● PAGE:
━━━━━━━━━━━━━━━━━━━━

We spend substantial resources ensuring that we comply with domestic and foreign regulations, contractual obligations and other legal standards. Notwithstanding this, we are subject to a variety of legal proceedings and compliance risks in respect of various matters, including regulatory, safety, environmental, employment, transportation, intellectual property, contractual, import/export, international trade and governmental matters that arise in the course of our business and in our industry. For example, legal proceedings can include those arising from accidents involving Company-owned vehicles, including Company tractor trailers. In some instances, such accidents and the related litigation involve accidents that have resulted in third party fatalities. An outcome in an unusual or significant legal proceeding or compliance investigation in excess of insurance recoveries could adversely affect our financial condition and results of operations. For information regarding our current significant legal proceedings and contingencies, see “Legal Proceedings” in Part I, Item 3 and “Contingencies – Other” within Note 9 - Commitments and Contingencies in Part II, Item 8 of this report.

━━━━━━━━━━━━━━━━━━━━

● SUPPLIED INFORMATION:
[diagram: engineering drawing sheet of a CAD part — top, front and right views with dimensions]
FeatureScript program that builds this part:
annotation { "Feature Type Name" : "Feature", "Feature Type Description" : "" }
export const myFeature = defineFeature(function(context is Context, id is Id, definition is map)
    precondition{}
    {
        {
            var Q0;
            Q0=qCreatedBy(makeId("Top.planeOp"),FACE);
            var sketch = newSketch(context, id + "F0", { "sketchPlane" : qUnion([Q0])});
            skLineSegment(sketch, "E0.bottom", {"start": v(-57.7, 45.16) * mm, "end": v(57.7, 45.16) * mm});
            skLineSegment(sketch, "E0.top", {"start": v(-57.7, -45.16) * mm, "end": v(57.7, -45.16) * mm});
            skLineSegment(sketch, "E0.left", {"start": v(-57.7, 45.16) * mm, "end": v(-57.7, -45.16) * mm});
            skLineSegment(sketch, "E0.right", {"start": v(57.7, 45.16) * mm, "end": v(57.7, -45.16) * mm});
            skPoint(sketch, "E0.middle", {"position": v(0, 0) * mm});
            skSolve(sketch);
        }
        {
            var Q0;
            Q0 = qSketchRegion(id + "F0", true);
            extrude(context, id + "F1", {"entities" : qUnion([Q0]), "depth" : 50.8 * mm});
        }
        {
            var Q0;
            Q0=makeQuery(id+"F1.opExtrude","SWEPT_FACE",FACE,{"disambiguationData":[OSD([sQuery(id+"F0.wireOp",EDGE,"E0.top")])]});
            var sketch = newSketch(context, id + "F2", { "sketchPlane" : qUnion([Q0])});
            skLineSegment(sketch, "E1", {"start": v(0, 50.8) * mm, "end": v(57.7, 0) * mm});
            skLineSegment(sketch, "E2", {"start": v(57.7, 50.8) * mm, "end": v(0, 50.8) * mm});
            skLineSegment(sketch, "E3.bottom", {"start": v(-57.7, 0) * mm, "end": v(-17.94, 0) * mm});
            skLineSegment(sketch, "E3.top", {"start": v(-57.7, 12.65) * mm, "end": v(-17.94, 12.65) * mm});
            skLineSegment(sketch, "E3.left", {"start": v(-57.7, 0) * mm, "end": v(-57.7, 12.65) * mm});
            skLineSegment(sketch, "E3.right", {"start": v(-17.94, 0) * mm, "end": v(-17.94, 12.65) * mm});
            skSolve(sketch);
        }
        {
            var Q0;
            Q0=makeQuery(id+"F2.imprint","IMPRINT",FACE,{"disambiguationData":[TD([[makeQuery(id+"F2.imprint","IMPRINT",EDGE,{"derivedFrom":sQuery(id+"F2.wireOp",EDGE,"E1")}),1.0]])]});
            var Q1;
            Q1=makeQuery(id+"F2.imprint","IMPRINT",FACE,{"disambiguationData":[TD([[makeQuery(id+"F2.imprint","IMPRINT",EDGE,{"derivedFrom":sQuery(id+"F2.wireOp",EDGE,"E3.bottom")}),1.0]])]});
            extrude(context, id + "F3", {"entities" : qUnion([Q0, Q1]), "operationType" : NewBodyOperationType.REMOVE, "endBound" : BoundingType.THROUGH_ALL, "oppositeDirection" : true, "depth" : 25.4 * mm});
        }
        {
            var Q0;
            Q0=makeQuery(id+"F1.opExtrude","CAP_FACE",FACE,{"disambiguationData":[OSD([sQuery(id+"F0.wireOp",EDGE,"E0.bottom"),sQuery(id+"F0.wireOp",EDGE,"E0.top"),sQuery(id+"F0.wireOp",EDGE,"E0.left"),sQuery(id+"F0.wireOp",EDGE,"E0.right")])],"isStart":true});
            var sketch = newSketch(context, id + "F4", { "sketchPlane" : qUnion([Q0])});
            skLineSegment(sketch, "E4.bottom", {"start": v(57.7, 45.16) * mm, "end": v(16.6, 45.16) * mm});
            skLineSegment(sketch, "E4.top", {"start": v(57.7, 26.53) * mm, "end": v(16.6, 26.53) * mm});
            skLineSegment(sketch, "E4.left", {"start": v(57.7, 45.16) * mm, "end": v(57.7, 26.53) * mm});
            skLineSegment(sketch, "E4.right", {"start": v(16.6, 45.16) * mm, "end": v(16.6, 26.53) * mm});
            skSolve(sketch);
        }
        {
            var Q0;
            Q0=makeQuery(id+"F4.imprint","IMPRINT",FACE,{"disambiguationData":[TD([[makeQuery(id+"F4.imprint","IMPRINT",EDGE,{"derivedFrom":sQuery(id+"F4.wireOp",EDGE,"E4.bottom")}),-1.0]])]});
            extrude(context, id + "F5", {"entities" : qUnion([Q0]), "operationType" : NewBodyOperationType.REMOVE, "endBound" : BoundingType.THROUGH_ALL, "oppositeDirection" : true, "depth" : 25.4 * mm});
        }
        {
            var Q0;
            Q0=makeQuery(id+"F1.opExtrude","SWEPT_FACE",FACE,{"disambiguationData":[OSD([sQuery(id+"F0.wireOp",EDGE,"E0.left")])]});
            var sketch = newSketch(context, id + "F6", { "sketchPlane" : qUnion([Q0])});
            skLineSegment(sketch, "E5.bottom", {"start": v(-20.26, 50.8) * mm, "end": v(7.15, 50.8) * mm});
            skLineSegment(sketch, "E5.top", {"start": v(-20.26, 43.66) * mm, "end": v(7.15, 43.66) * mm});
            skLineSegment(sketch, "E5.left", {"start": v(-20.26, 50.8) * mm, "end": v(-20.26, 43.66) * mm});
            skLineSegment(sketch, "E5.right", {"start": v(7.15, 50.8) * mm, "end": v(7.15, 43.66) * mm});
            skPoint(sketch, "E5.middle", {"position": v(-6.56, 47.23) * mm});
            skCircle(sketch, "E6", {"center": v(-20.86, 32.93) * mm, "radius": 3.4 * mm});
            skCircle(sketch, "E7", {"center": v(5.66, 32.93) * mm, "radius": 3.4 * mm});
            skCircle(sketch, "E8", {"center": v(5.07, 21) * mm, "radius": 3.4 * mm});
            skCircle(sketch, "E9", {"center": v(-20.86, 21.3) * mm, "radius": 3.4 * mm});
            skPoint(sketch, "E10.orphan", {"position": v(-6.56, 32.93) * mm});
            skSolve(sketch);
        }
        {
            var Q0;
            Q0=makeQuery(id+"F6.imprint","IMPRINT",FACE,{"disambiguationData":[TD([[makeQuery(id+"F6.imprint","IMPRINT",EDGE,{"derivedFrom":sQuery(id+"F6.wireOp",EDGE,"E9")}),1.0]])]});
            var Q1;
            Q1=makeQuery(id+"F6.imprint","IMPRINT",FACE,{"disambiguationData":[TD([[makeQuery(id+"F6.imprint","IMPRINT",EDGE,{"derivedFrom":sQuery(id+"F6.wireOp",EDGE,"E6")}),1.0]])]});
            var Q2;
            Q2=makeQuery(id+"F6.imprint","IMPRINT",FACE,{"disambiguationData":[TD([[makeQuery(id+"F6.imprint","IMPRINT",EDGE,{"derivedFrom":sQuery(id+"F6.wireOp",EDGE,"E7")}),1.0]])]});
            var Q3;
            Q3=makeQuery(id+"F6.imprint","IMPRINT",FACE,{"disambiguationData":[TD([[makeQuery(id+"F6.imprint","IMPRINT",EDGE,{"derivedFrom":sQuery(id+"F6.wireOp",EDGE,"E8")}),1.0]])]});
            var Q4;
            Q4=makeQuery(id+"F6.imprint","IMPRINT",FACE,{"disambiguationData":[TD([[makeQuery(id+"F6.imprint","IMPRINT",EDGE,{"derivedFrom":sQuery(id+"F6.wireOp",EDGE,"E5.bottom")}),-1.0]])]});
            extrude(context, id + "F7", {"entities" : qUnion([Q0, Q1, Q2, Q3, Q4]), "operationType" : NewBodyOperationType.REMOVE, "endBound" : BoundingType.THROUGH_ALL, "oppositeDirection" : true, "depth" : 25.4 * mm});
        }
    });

━━━━━━━━━━━━━━━━━━━━

● SHORT EXERCISE 1: In the legal-risk passage, what kind of vehicles are named as a source of legal proceedings from accidents?
● SHORT EXERCISE 2: Write what comes next in the legal-risk passage, starting after its final sentence.
The items stand apart from the legal-risk passage and are separate material.

● ANSWER 1: Company-owned vehicles, including Company tractor trailers.

● ANSWER 2:
Climate change may adversely impact our facilities and our ongoing operations

The potential physical impacts of climate change on our operations are highly uncertain and depend upon the unique geographic and environmental factors present, for example rising sea levels at our deep water port facilities, changing storm patterns and intensities, and changing temperature levels. As many of our recycling facilities are located near deep water ports, rising sea levels may disrupt our ability to receive scrap metal, process the scrap metal through our shredders and ship products to our customers. Extreme weather events and conditions, such as hurricanes, thunderstorms, tornadoes, wildfires and snow or ice storms, may increase our costs or cause damage to our facilities, and any damage resulting from extreme weather may not be fully insured. Increased frequency and duration of adverse weather events and conditions may also inhibit construction activity utilizing our products, scrap metal inflows to our recycling facilities, and retail admissions and parts sales at our auto parts stores. Potential adverse impacts from climate change, including rising temperatures and extreme weather events and conditions, may create health and safety issues for employees operating at our facilities and may lead to an inability to maintain standard operating hours.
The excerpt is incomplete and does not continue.